Pack files, standards compliance, and efficiency

* Pack files, standards compliance, and efficiency
@ 2015-06-05  1:41 brian m. carlson
  2015-06-05  9:45 ` Jeff King
  0 siblings, 1 reply; 10+ messages in thread
From: brian m. carlson @ 2015-06-05  1:41 UTC (permalink / raw)
  To: git; +Cc: Stefan Beller, Michael Haggerty, Duy Nguyen

[-- Attachment #1: Type: text/plain, Size: 18253 bytes --]

There was discussion sometime back about the object_id conversions and
handling direct offsets in pack files.  In some places in sha1_file.c,
we return direct pointers to the SHA-1 values in the mmap'd pack file
and use those in other parts of the code.

However, with the object_id conversion, we run into a problem: casting
those unsigned char * values into struct object_id * values is not
allowed by the C standard.  There are two possible solutions: copying;
and the just-do-it solution, where we cast and hope for the best.
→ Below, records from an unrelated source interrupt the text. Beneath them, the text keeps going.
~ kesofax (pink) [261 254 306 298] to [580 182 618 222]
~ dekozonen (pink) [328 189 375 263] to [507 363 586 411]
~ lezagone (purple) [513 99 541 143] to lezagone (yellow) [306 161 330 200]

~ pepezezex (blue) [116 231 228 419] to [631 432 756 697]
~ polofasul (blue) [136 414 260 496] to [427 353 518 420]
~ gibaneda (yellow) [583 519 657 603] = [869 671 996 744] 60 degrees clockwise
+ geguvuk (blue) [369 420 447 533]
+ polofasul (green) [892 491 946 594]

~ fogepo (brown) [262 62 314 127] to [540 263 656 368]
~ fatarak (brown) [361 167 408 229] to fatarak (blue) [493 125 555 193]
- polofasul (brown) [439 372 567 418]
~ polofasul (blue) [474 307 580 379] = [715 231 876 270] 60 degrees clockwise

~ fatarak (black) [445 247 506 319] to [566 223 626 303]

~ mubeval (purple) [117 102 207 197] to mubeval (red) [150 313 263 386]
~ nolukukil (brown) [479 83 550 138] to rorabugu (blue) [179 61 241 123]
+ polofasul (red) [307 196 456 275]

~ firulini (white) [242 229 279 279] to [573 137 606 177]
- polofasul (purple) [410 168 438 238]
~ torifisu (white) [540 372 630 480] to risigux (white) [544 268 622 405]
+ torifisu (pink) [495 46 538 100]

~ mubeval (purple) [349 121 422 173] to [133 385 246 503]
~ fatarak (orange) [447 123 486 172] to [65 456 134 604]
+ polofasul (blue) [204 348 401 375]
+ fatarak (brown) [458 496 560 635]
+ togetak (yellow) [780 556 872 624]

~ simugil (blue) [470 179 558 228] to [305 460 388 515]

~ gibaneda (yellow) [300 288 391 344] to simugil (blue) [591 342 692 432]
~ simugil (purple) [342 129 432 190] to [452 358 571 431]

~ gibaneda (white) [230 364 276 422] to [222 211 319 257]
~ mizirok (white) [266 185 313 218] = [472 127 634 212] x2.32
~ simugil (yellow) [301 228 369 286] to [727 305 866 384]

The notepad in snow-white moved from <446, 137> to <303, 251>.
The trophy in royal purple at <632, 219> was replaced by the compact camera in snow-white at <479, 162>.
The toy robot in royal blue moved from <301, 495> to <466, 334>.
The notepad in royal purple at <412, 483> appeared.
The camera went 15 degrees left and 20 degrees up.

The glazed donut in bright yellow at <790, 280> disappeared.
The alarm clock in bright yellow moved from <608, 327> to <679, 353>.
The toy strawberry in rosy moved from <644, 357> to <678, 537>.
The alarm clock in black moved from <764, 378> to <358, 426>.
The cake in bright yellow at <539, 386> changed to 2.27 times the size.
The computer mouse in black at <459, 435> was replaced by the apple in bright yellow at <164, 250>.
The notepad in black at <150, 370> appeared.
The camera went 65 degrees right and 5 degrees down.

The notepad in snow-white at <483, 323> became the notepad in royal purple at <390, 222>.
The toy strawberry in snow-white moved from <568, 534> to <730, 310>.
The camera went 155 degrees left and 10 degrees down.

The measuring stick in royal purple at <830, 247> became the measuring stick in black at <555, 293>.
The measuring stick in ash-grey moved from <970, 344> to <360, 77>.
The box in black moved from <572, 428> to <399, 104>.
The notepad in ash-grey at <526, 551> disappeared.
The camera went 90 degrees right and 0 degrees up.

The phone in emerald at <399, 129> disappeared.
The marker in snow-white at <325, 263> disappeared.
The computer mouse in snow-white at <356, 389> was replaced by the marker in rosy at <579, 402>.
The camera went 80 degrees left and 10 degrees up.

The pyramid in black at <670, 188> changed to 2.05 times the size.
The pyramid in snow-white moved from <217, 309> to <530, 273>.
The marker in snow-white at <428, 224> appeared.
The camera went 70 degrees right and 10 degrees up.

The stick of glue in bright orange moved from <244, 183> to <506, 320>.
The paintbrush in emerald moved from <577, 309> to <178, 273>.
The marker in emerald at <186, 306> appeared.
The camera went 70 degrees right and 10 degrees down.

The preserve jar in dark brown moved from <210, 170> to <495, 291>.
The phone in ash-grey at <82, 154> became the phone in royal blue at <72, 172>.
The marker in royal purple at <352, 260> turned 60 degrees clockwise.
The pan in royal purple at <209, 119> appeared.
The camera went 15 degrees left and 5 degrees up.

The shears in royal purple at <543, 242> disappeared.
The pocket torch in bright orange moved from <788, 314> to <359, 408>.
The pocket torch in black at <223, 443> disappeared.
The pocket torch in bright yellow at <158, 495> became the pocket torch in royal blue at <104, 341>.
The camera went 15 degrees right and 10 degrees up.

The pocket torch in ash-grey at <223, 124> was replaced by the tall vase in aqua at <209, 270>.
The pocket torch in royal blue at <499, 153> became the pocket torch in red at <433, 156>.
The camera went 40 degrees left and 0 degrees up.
It looks like we use the latter in nth_packed_object_offset, where we
cast an unsigned char * value to uint32_t *, which is clearly not
allowed.  I'm to the point where I need to make a decision on how to
proceed, and I've included a patch with the copying conversion of
nth_packed_object_sha1 below for comparison.  The casting solution is
obviously more straightforward.  I haven't tested either implementation
for performance.

People interested in the (still-to-change) state of the branch can see
it at https://github.com/bk2204/git object-id-part2.

------------8<------------------
From 0f7a958ebbf6c25af526c5c46cc9b5f29f7caa15 Mon Sep 17 00:00:00 2001
From: "brian m. carlson" <sandals@crustytoothpaste.net>
Date: Thu, 4 Jun 2015 01:26:10 +0000
Subject: [PATCH] Convert nth_packed_object_sha1 to object_id.

nth_packed_object_sha1 returned a pointer directly into the mmap'd
memory of the pack in question, but the C standard does not allow
converting a pointer to unsigned char directly into a pointer to struct
object_id, even though the data represented is exactly the same size.

Rename the function nth_packed_object_oid, and make it take an
additional argument of type pointer to struct object_id.  Copy the data,
even though this is less efficient, and adjust the callers to account
for the change in calling conventions.  Adjust get_delta_base_sha1
similarly.

Signed-off-by: brian m. carlson <sandals@crustytoothpaste.net>
---
 builtin/pack-objects.c | 22 +++++++-------
 cache.h                |  8 ++---
 pack-bitmap.c          | 24 +++++++--------
 pack-check.c           | 15 +++++-----
 sha1_file.c            | 81 +++++++++++++++++++++++++++-----------------------
 sha1_name.c            | 14 ++++-----
 6 files changed, 84 insertions(+), 80 deletions(-)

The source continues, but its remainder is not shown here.